The ambitious scheme, which includes a museum, café and shop on the site of the Sole Bay Car Spares yard at the end of Blyth Road, was approved by Waveney District Council's development control committee on Wednesday night - but work can only start once the access has been improved.

John Windell, who spoke at the meeting on behalf of Southwold Town Council, said that the access route was a designated footpath and, although it was full of potholes, it should not be turned into a road.

Mr Windell said that any issues of contamination on the site needed to be resolved. “For 70 years, it was the town tip and who knows what rubbish was left there then. For the last 30 years it has been a breaker's yard and we are looking at battery acid, oil and brake fluid still there,” he said.

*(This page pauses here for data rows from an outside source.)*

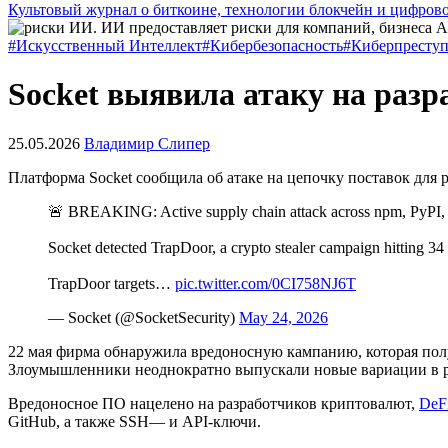
Культовый журнал о биткоине, технологии блокчейн и цифров
#Искусственный Интеллект
#Кибербезопасность
#Киберпресту
Socket выявила атаку на раз
25.05.2026
Владимир Слипер
Платформа Socket сообщила об атаке на цепочку поставок для
🚨 BREAKING: Active supply chain attack across npm, PyPI, a
Socket detected TrapDoor, a crypto stealer campaign hitting 34
TrapDoor targets…
pic.twitter.com/0CI758NJ6T
— Socket (@SocketSecurity)
May 24, 2026
22 мая фирма обнаружила вредоносную кампанию, которая получ
Злоумышленники неоднократно выпускали новые вариации в р
Вредоносное ПО нацелено на разработчиков криптовалют,
DeF
GitHub
, а также
SSH
— и
API
-ключи.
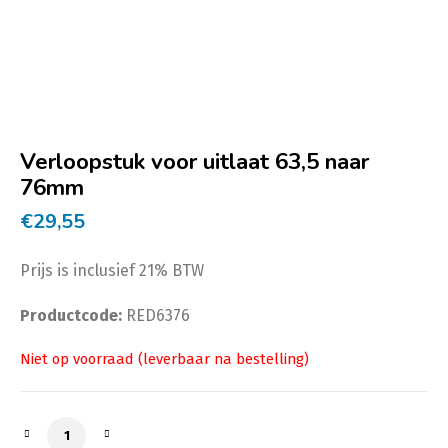
Verloopstuk voor uitlaat 63,5 naar
76mm
€
29,55
Prijs is inclusief 21% BTW
Productcode:
RED6376
Verloopstuk voor uitlaat 63,5 naar 76mm aantal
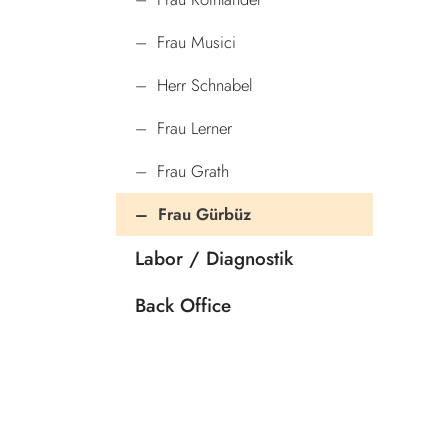
Frau Musici
Herr Schnabel
Frau Lerner
Frau Grath
Frau Gürbüz
Labor / Diagnostik
Back Office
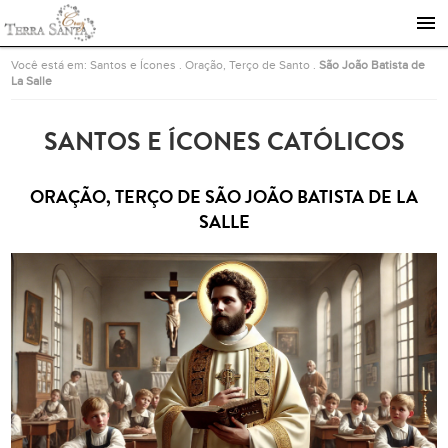
Ir para a página inicial
Você está em:
Santos e Ícones
.
Oração, Terço de Santo
.
São João Batista de
La Salle
SANTOS E ÍCONES CATÓLICOS
ORAÇÃO, TERÇO DE SÃO JOÃO BATISTA DE LA
SALLE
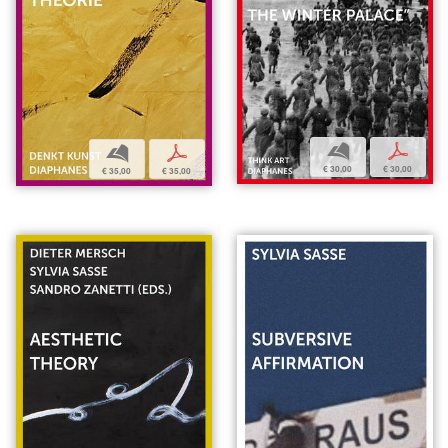
b
p
b
p
€ 30,00
€ 30,00
€ 35,00
€ 35,00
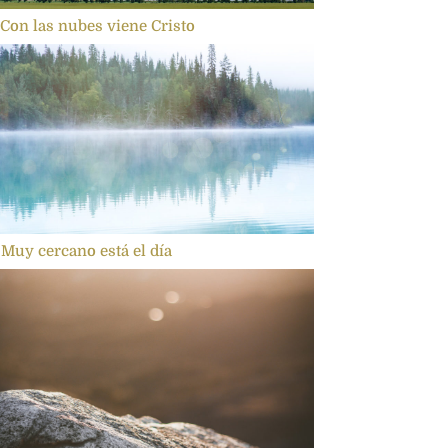
 Con las nubes viene Cristo
 Muy cercano está el día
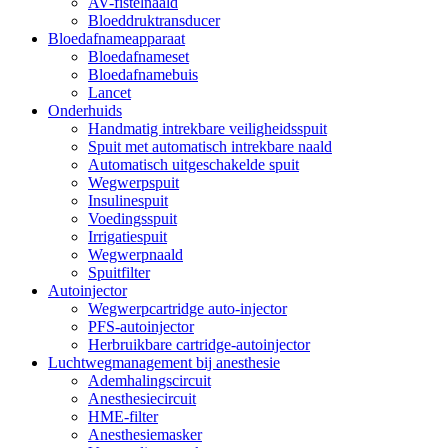
AV-fistelnaald
Bloeddruktransducer
Bloedafnameapparaat
Bloedafnameset
Bloedafnamebuis
Lancet
Onderhuids
Handmatig intrekbare veiligheidsspuit
Spuit met automatisch intrekbare naald
Automatisch uitgeschakelde spuit
Wegwerpspuit
Insulinespuit
Voedingsspuit
Irrigatiespuit
Wegwerpnaald
Spuitfilter
Autoinjector
Wegwerpcartridge auto-injector
PFS-autoinjector
Herbruikbare cartridge-autoinjector
Luchtwegmanagement bij anesthesie
Ademhalingscircuit
Anesthesiecircuit
HME-filter
Anesthesiemasker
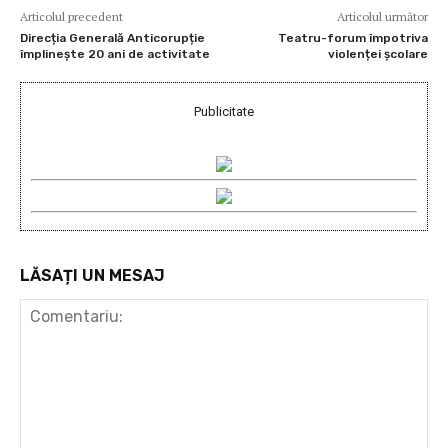
Articolul precedent
Articolul următor
Direcția Generală Anticorupție
Teatru-forum împotriva
împlinește 20 ani de activitate
violenței școlare
Publicitate
LĂSAȚI UN MESAJ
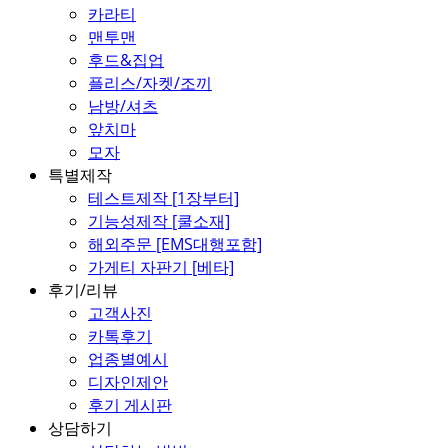
카라티
맨투맨
후드&집업
플리스/자켓/조끼
남방/셔츠
앞치마
모자
특별제작
테스트제작 [1장부터]
기능성제작 [쿨소재]
해외주문 [EMS대행포함]
가게티 자판기 [베타]
후기/리뷰
고객사진
카톡후기
업종별예시
디자인제안
후기 게시판
상담하기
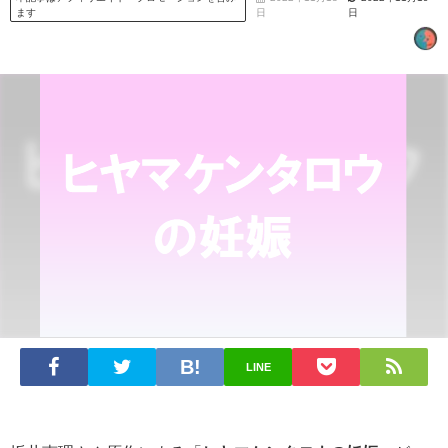
ます
日
日
LINE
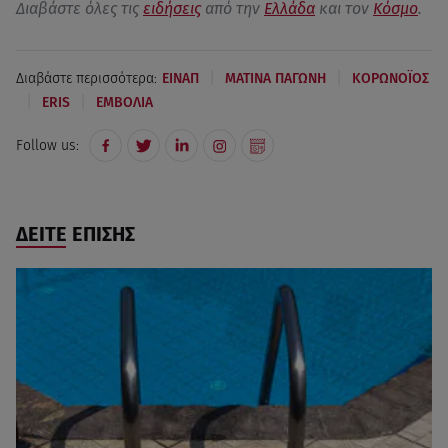
Διαβάστε όλες τις
ειδήσεις
από την
Ελλάδα
και τον
Κόσμο
.
|
|
Διαβάστε περισσότερα:
ΕΙΝΑΠ
ΜΑΤΙΝΑ ΠΑΓΩΝΗ
ΚΟΡΩΝΟΪΟΣ
|
|
ERIS
ΕΜΒΟΛΙΑ
Follow us:
ΔΕΙΤΕ ΕΠΙΣΗΣ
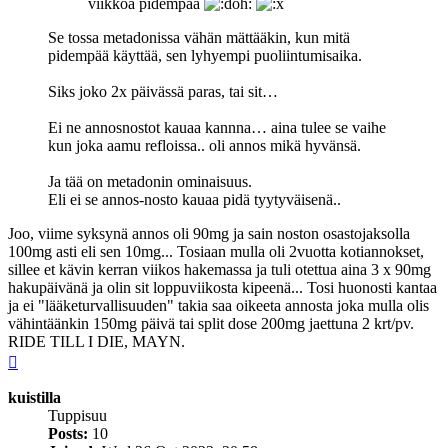
viikkoa pidempää
Se tossa metadonissa vähän mättääkin, kun mitä
pidempää käyttää, sen lyhyempi puoliintumisaika.
Siks joko 2x päivässä paras, tai sit…
Ei ne annosnostot kauaa kannna… aina tulee se vaihe
kun joka aamu refloissa.. oli annos mikä hyvänsä.
Ja tää on metadonin ominaisuus.
Eli ei se annos-nosto kauaa pidä tyytyväisenä..
Joo, viime syksynä annos oli 90mg ja sain noston osastojaksolla
100mg asti eli sen 10mg... Tosiaan mulla oli 2vuotta kotiannokset,
sillee et kävin kerran viikos hakemassa ja tuli otettua aina 3 x 90mg
hakupäivänä ja olin sit loppuviikosta kipeenä... Tosi huonosti kantaa
ja ei "lääketurvallisuuden" takia saa oikeeta annosta joka mulla olis
vähintäänkin 150mg päivä tai split dose 200mg jaettuna 2 krt/pv.
RIDE TILL I DIE, MAYN.
Top
kuistilla
Tuppisuu
Posts:
10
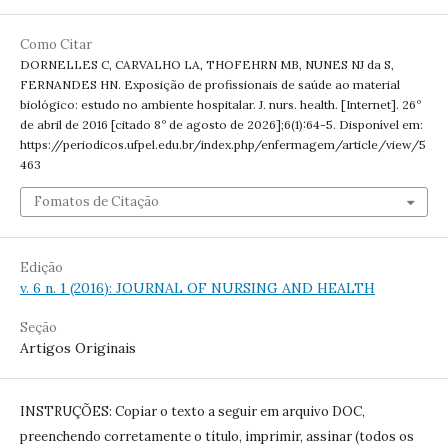
Como Citar
DORNELLES C, CARVALHO LA, THOFEHRN MB, NUNES NJ da S,
FERNANDES HN. Exposição de profissionais de saúde ao material
biológico: estudo no ambiente hospitalar. J. nurs. health. [Internet]. 26º
de abril de 2016 [citado 8º de agosto de 2026];6(1):64-5. Disponível em:
https://periodicos.ufpel.edu.br/index.php/enfermagem/article/view/5
463
Fomatos de Citação
Edição
v. 6 n. 1 (2016): JOURNAL OF NURSING AND HEALTH
Seção
Artigos Originais
INSTRUÇÕES: Copiar o texto a seguir em arquivo DOC,
preenchendo corretamente o título, imprimir, assinar (todos os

A narrow gauge railway started running between Southwold and Halesworth in 1879, but closed in 1929 when it could no longer compete with a new bus service. Sue Allen, district councillor for Southwold and Reydon, said: “The access problem is a real worry and until that is sorted out this is a difficult proposition, but I'm in favour of the whole idea.”

The scheme was approved with the conditions that the access road be upgraded and approved by the Highways Authority, that measures suggested by the Environment Agency to deal with potential contamination be put in place and that details of any steam whistles be agreed.

John Bennett, of the Southwold Railway Trust, said: “This park will celebrate the heyday of British steam engineering in an educational and entertaining manner. It will be a family visitor attraction based around a serious heritage project.”

He told the meeting that the Trust's members were prepared to underwrite the cost of surfacing Blyth Road to improve the access, although details of the project have yet to be arranged.

Trust members are already working on creating a replica Sharp Stewart locomotive - the type of train which would have been used on the old Southwold railway - to run in the park. Part of the existing shed on the site will be transformed into a workshop so that similar engineering projects can be carried out on site.